• _Exercise aim_
Would you transcribe the listing exactly as it stands, minus any images?

============================================================

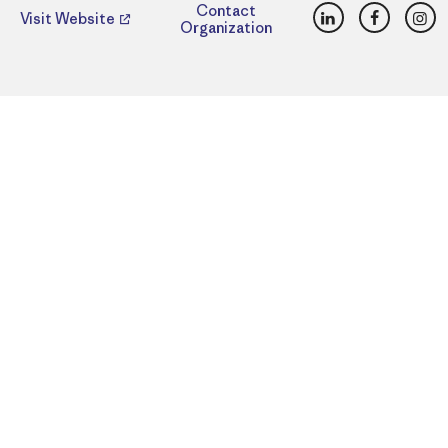
LinkedIn
Faceboo
Ins
Contact
Visit Website
Organization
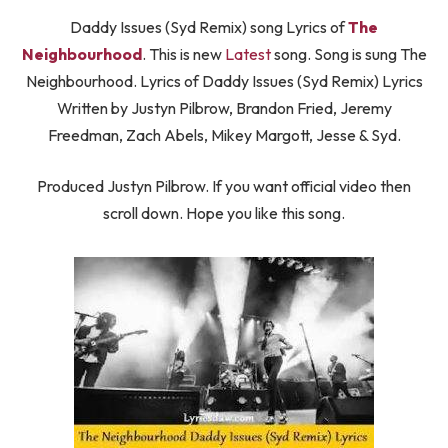
Daddy Issues (Syd Remix) song Lyrics of
The
Neighbourhood
. This is new
Latest
song. Song is sung The
Neighbourhood. Lyrics of Daddy Issues (Syd Remix) Lyrics
Written by Justyn Pilbrow, Brandon Fried, Jeremy
Freedman, Zach Abels, Mikey Margott, ​Jesse & Syd.
Produced Justyn Pilbrow. If you want official video then
scroll down. Hope you like this song.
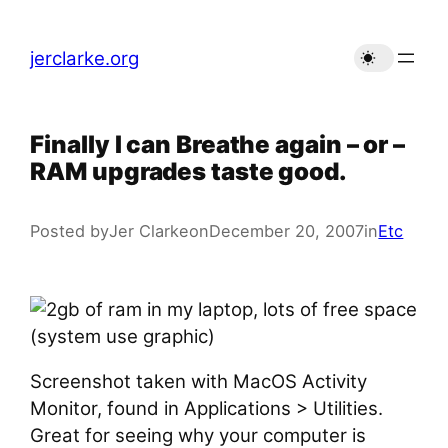
Skip
to
jerclarke.org
content
Finally I can Breathe again – or –
RAM upgrades taste good.
Posted by
Jer Clarke
on
December 20, 2007
in
Etc
Screenshot taken with MacOS Activity
Monitor, found in Applications > Utilities.
Great for seeing why your computer is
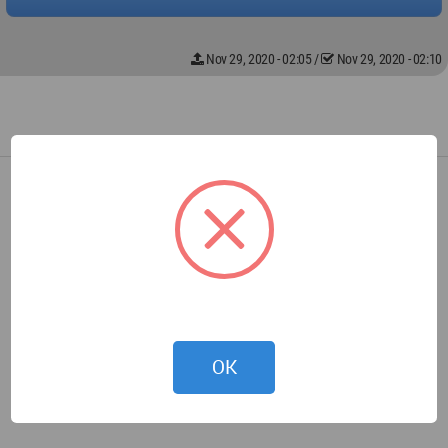
Nov 29, 2020 - 02:05
/
Nov 29, 2020 - 02:10
OK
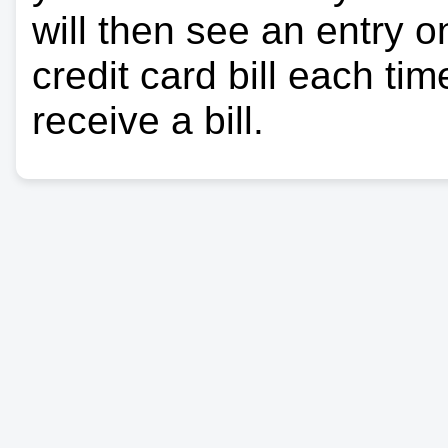
will then see an entry 
credit card bill each ti
receive a bill.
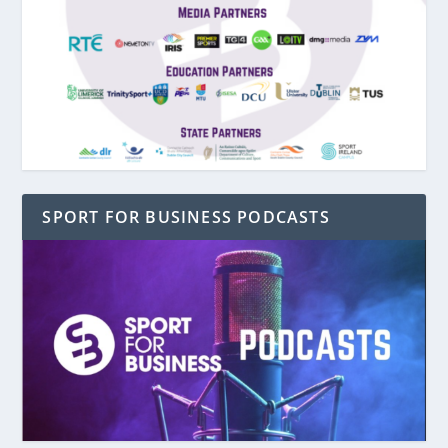
SPORT FOR BUSINESS PODCASTS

============================================================

• _Result below_
LinkedIn
Faceboo
Ins
Contact
Visit Website
Organization
Daddy Issues (Syd Remix) song Lyrics of
The
Neighbourhood
. This is new
Latest
song. Song is sung The
Neighbourhood. Lyrics of Daddy Issues (Syd Remix) Lyrics
Written by Justyn Pilbrow, Brandon Fried, Jeremy
Freedman, Zach Abels, Mikey Margott, ​Jesse & Syd.
Produced Justyn Pilbrow. If you want official video then
scroll down. Hope you like this song.
Skip
to
jerclarke.org
content
Finally I can Breathe again – or –
RAM upgrades taste good.
Posted by
Jer Clarke
on
December 20, 2007
in
Etc
Screenshot taken with MacOS Activity
Monitor, found in Applications > Utilities.
Great for seeing why your computer is
Nov 29, 2020 - 02:05
/
Nov 29, 2020 - 02:10
OK
will then see an entry 
credit card bill each ti
receive a bill.
SPORT FOR BUSINESS PODCASTS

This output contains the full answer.